# starting apache

## michael

I just got gentoo installed, but i am having trouble with its daemon control scripts.  I am trying to start apache with no luck.  when i run " /etc/init.d/apache start"   it fails with no error message.  When i try to run apachectl start it fails as well.  Is there anythink special i have to do in gentoo to get this working ?  I can't get dhcp to start up either.  samba seems to start up fine tho.

-thanks,

michael  :Confused: 

----------

## lude

 *michael wrote:*   

> ...it fails with no error message.  When i try to run apachectl start it fails as well.

 

It should at least drop something in /var/log/apache/error_log

See if there's anything relevant in there, if you're not sure, paste it.

----------

## mfairchi

good advice.  there were some messages in the log.  

[Mon Apr 22 23:16:38 2002] [alert] mod_unique_id: unable to gethostbyname("harbinge")

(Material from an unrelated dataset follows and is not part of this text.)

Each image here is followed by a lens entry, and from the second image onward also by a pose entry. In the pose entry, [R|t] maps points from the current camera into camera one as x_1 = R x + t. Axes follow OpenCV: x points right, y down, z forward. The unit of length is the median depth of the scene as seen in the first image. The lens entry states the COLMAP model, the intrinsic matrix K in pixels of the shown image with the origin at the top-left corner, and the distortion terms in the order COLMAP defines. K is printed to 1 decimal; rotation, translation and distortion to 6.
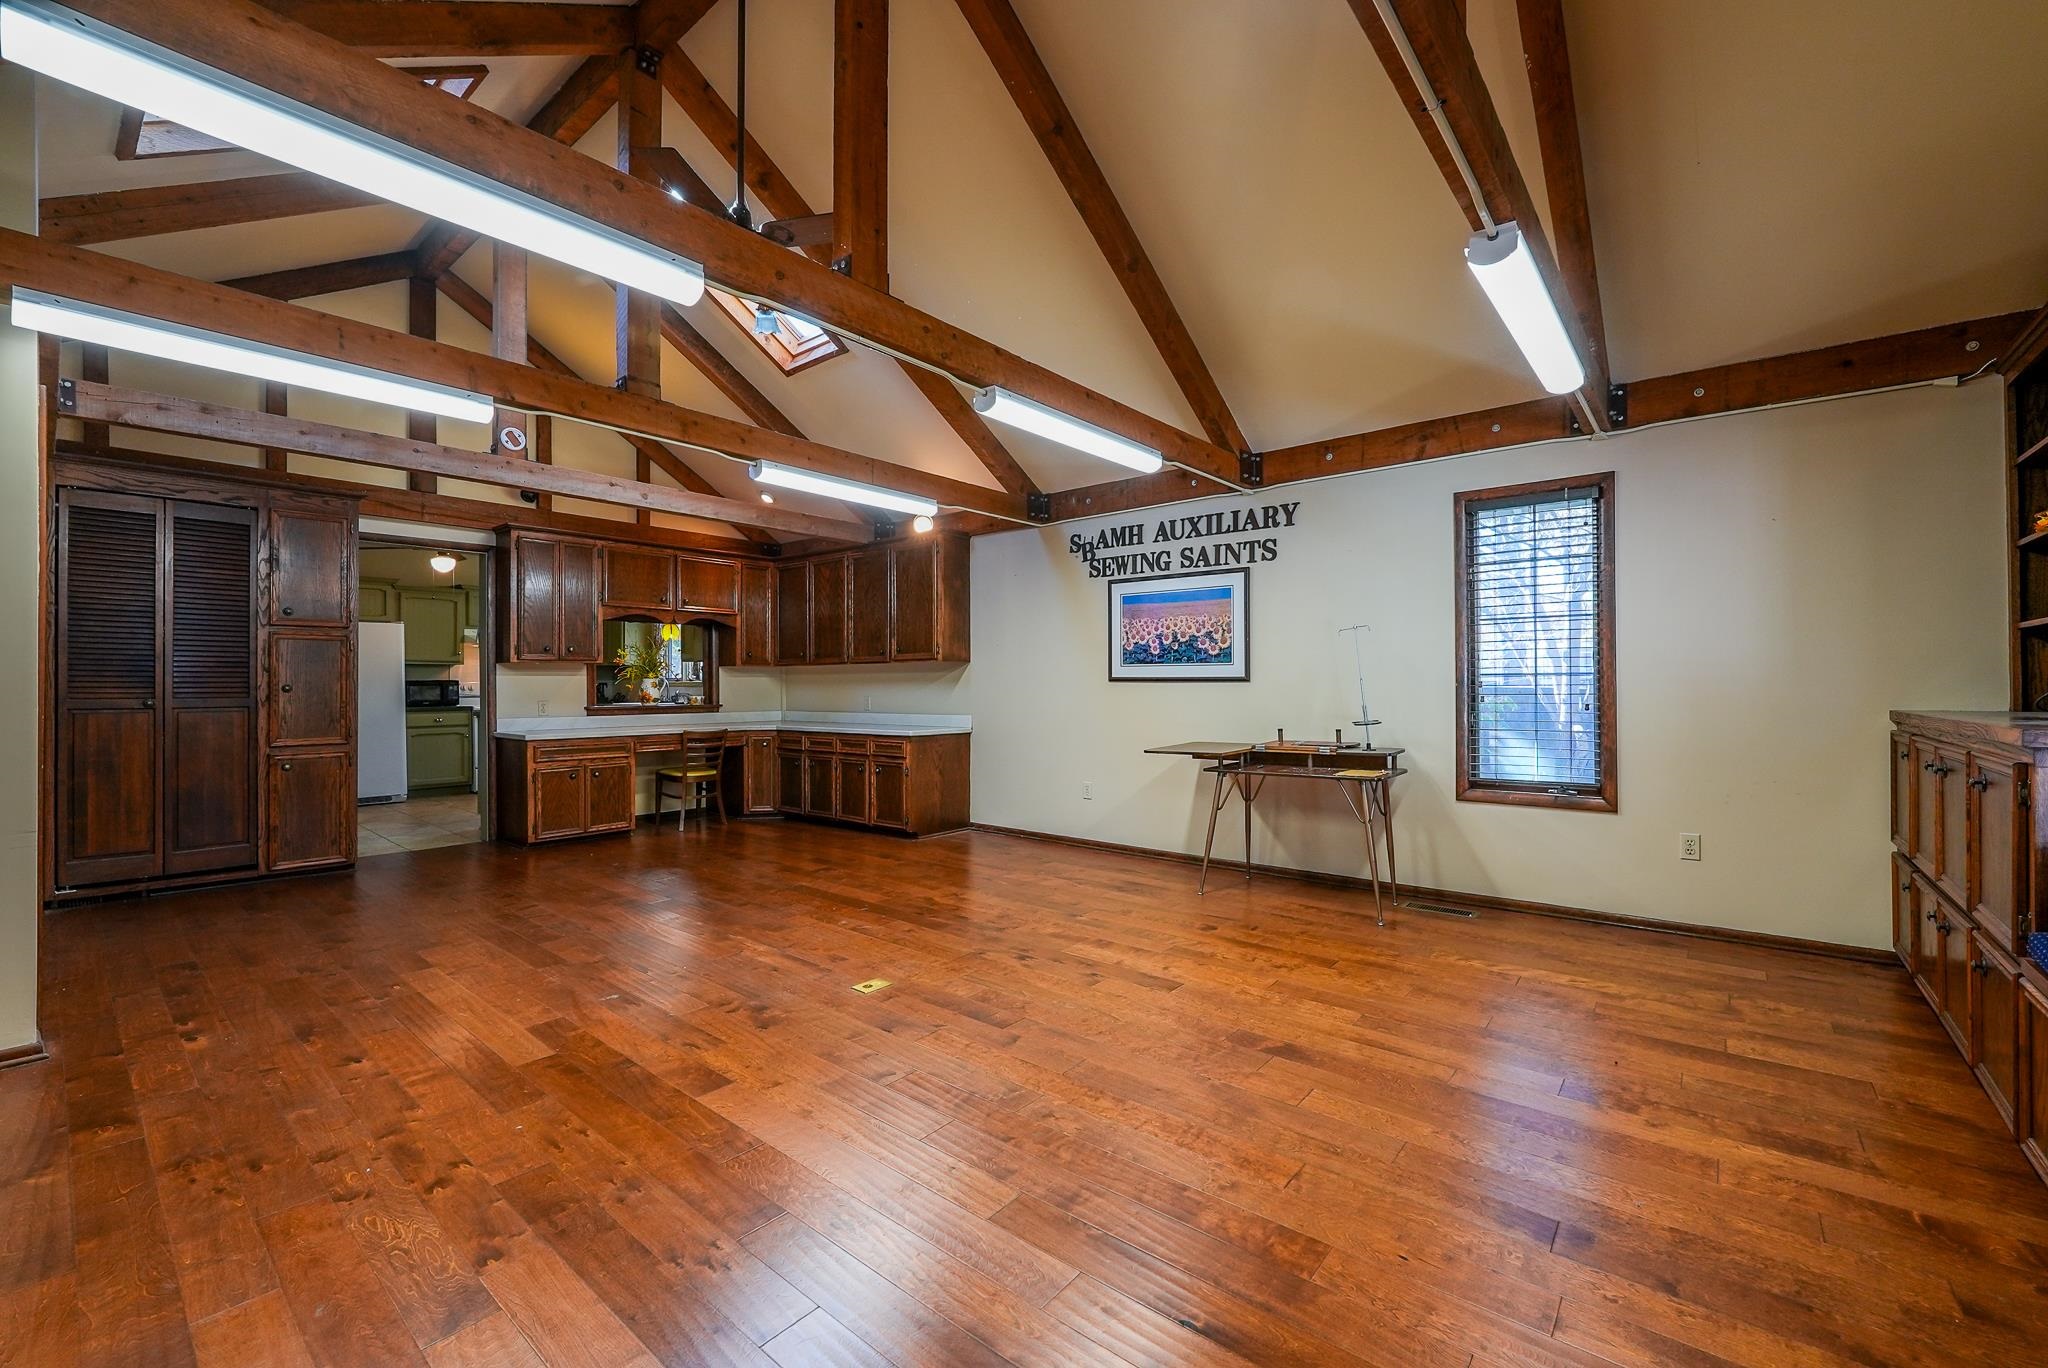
lens RADIAL K [[834.4, 0, 1023.1], [0, 834.4, 682.5], [0, 0, 1]] dist [-0.004127, -0.001491]
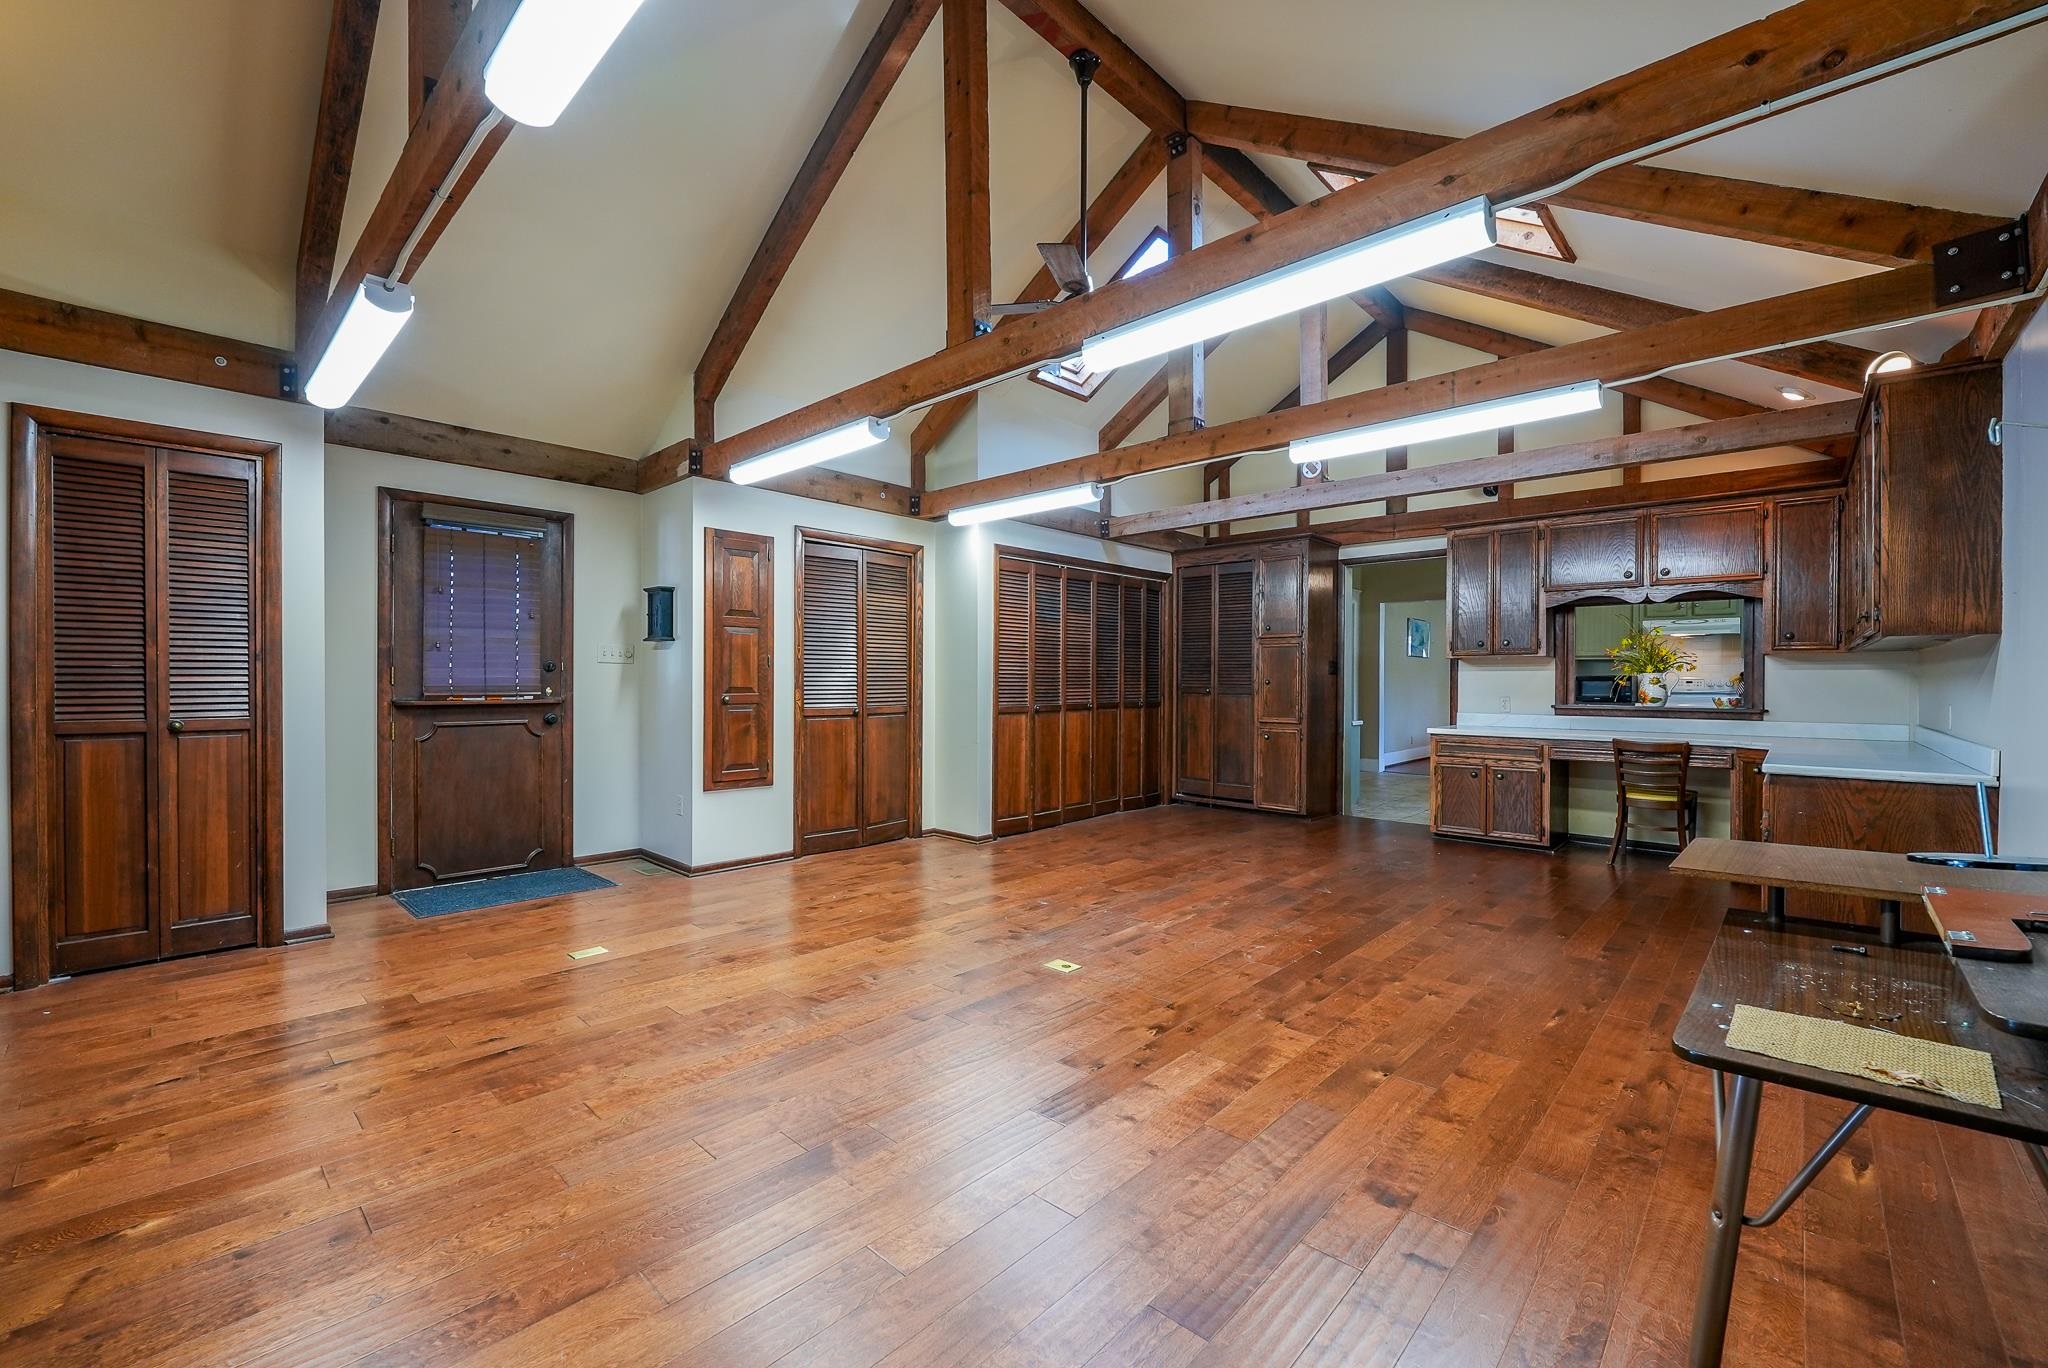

Which reminded me that i had changed the config file, uncommenting the "ServerName" line and adding the name of my machine.  (this is the only modification i made to apache.conf)  I tried commenting it out again, and got 

apache: Could not determine the server's fully qualified domain name, using 127.0.0.1 for ServerName

and apache fails to start.

-michael[/quote]

----------

## lude

 *mfairchi wrote:*   

> I tried commenting it out again, and got 
> 
> apache: Could not determine the server's fully qualified domain name, using 127.0.0.1 for ServerName

 

That's bad practice. Could break some things. If you don't have a real FQDN or at least an alias for your machine, put your machine's internet IP for ServerName.

----------

## daos

I remember I solved the problem by modifying a line in (hosts, or hostname or resolv.conf, I don't remember exactly):

127.0.0.1 localhost.localdomain localhost

----------

## Guest

sure enough, the file needing work was hosts.  Thanks

As for the bad practice of commenting out the ServerName, that is how it came from Gentoo.

-thanks for the help  :Smile: 

-michael

----------

## lude

 *Anonymous wrote:*   

> As for the bad practice of commenting out the ServerName, that is how it came from Gentoo.

 

Commenting out is fine, That will tell Apache to look at /etc/hostname for the host name. I'm talking about setting server name to 127.0.0.1   :Confused: 

----------